**Data for this exercise**

■ ■ ■ ■

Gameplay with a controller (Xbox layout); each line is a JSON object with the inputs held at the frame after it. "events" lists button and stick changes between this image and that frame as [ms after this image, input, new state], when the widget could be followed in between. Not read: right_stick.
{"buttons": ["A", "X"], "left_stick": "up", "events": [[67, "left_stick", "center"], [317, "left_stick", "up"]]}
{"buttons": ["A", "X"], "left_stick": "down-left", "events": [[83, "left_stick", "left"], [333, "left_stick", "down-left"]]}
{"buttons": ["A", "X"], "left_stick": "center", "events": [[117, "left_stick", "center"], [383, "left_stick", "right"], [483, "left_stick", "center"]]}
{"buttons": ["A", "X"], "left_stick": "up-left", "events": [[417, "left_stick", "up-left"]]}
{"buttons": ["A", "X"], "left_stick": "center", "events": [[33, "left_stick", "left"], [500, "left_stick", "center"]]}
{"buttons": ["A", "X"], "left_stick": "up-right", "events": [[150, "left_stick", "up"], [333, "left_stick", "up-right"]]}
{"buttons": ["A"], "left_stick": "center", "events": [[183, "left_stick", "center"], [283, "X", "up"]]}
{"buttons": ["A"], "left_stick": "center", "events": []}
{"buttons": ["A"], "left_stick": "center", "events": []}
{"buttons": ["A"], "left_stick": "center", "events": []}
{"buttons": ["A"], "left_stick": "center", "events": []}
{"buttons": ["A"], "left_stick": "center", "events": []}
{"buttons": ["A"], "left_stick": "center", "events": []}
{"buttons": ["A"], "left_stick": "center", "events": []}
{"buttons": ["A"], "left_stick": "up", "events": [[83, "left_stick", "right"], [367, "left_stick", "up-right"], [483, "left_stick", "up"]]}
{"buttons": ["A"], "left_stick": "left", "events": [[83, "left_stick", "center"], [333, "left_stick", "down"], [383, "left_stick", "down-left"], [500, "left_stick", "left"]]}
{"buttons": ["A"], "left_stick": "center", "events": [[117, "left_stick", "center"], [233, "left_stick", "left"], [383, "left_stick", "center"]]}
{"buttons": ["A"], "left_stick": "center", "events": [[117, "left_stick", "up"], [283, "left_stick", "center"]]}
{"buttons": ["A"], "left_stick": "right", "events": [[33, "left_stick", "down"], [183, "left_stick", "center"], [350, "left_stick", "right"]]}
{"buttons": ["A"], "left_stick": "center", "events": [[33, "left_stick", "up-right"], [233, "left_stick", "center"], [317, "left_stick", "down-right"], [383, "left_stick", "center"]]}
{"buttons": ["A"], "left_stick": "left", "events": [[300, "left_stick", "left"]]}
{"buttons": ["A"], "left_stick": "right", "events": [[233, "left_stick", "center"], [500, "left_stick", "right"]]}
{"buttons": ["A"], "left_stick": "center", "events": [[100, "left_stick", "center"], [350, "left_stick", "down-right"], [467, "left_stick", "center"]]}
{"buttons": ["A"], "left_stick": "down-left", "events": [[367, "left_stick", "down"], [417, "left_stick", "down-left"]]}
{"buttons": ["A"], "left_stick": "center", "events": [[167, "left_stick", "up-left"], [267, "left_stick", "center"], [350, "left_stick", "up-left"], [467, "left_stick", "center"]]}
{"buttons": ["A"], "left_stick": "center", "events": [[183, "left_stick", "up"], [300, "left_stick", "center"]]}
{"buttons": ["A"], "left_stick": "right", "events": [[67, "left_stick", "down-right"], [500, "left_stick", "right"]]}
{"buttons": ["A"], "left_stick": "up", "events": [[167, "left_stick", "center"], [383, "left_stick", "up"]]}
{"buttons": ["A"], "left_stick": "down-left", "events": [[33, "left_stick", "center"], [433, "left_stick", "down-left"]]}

■ ■ ■ ■

**The task**
Looking at the listing above, tally the lines containing "down" and give only that tally.

**The answer**
8